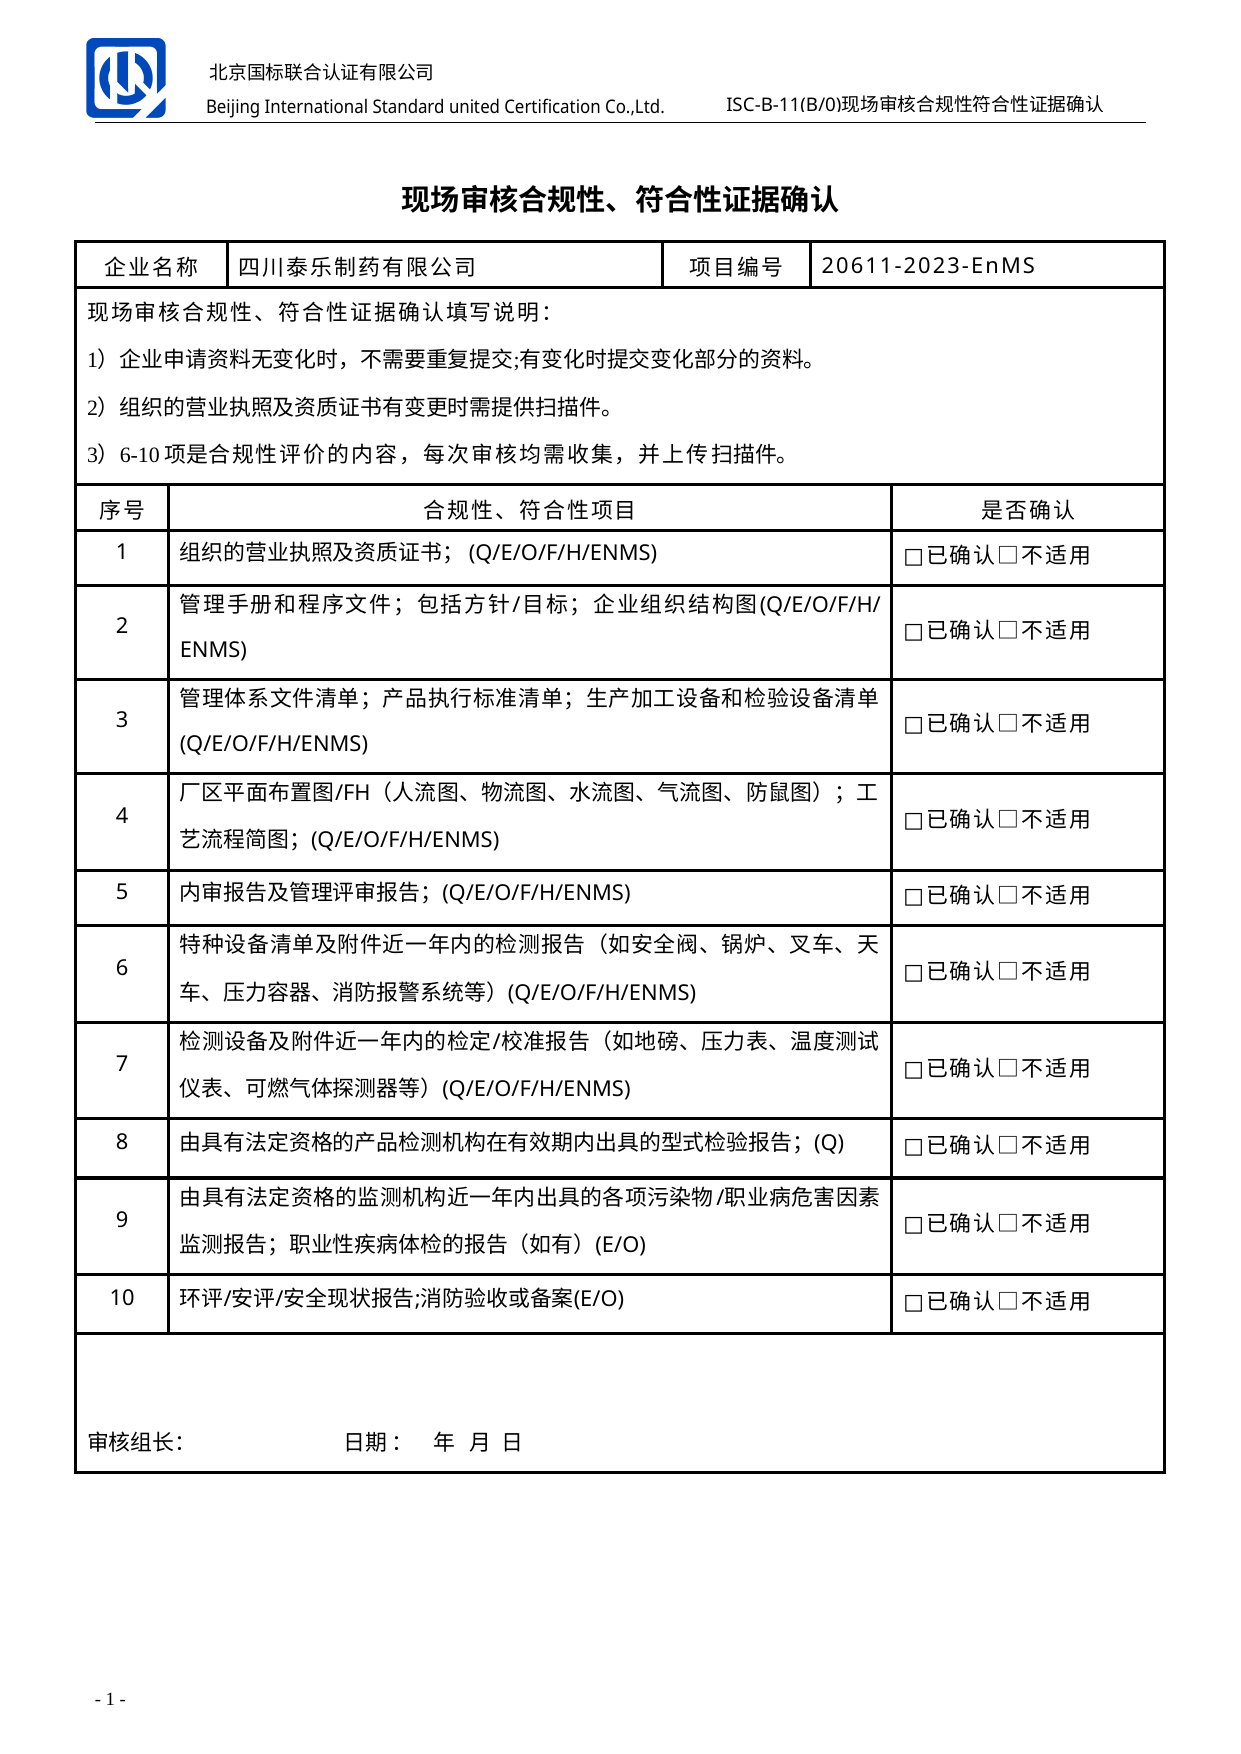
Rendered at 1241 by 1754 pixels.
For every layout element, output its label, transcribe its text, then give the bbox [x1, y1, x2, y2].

table_cell □已确认□不适用 [893, 532, 1163, 584]
table_cell □已确认□不适用 [893, 775, 1163, 868]
table_cell 厂区平面布置图/FH（人流图、物流图、水流图、气流图、防鼠图）；工艺流程简图；(Q/E/O/F/H/ENMS) [170, 775, 890, 868]
table_cell □已确认□不适用 [893, 872, 1163, 924]
table_cell □已确认□不适用 [893, 1180, 1163, 1273]
table_header 四川泰乐制药有限公司 [229, 243, 661, 286]
table_cell 管理手册和程序文件；包括方针/目标；企业组织结构图(Q/E/O/F/H/ENMS) [170, 587, 890, 678]
table_header 20611-2023-EnMS [812, 243, 1163, 286]
table_cell 合规性、符合性项目 [170, 486, 890, 529]
table_cell □已确认□不适用 [893, 927, 1163, 1021]
table_cell 4 [77, 775, 167, 868]
table_cell 6 [77, 927, 167, 1021]
table_cell 10 [77, 1276, 167, 1332]
table_cell 1 [77, 532, 167, 584]
table_cell 环评/安评/安全现状报告;消防验收或备案(E/O) [170, 1276, 890, 1332]
table_header 企业名称 [77, 243, 226, 286]
table_cell 7 [77, 1024, 167, 1117]
text 现场审核合规性、符合性证据确认 [94, 177, 1146, 219]
table_cell 由具有法定资格的产品检测机构在有效期内出具的型式检验报告；(Q) [170, 1120, 890, 1176]
table_cell 内审报告及管理评审报告；(Q/E/O/F/H/ENMS) [170, 872, 890, 924]
table_cell □已确认□不适用 [893, 1024, 1163, 1117]
table_cell 现场审核合规性、符合性证据确认填写说明： 1）企业申请资料无变化时，不需要重复提交;有变化时提交变化部分的资料。 2）组织的营业执照及资质证书有变更时需提供扫描件。 3）6-10项是合规性评价的内容，每次审核均需收集，并上传扫描件。 [77, 289, 1163, 483]
table_cell 由具有法定资格的监测机构近一年内出具的各项污染物/职业病危害因素监测报告；职业性疾病体检的报告（如有）(E/O) [170, 1180, 890, 1273]
table_cell 组织的营业执照及资质证书； (Q/E/O/F/H/ENMS) [170, 532, 890, 584]
table_cell 序号 [77, 486, 167, 529]
table_cell 2 [77, 587, 167, 678]
table_cell 管理体系文件清单；产品执行标准清单；生产加工设备和检验设备清单(Q/E/O/F/H/ENMS) [170, 681, 890, 772]
table_cell 5 [77, 872, 167, 924]
table_cell □已确认□不适用 [893, 1120, 1163, 1176]
picture [86, 38, 166, 118]
table_cell □已确认□不适用 [893, 1276, 1163, 1332]
table_cell 3 [77, 681, 167, 772]
table_cell 特种设备清单及附件近一年内的检测报告（如安全阀、锅炉、叉车、天车、压力容器、消防报警系统等）(Q/E/O/F/H/ENMS) [170, 927, 890, 1021]
table_cell □已确认□不适用 [893, 587, 1163, 678]
table_cell 9 [77, 1180, 167, 1273]
table_cell 8 [77, 1120, 167, 1176]
table_cell 检测设备及附件近一年内的检定/校准报告（如地磅、压力表、温度测试仪表、可燃气体探测器等）(Q/E/O/F/H/ENMS) [170, 1024, 890, 1117]
table_cell □已确认□不适用 [893, 681, 1163, 772]
table_cell 是否确认 [893, 486, 1163, 529]
table_header 项目编号 [664, 243, 809, 286]
table_cell 审核组长： 日期 ： 年 月 日 [77, 1335, 1163, 1471]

What the task asks:
Report each line of the data that includes the string "现场审核合规性".

Response to the task:
text 现场审核合规性、符合性证据确认 [94, 177, 1146, 219]
table_cell 现场审核合规性、符合性证据确认填写说明： 1）企业申请资料无变化时，不需要重复提交;有变化时提交变化部分的资料。 2）组织的营业执照及资质证书有变更时需提供扫描件。 3）6-10项是合规性评价的内容，每次审核均需收集，并上传扫描件。 [77, 289, 1163, 483]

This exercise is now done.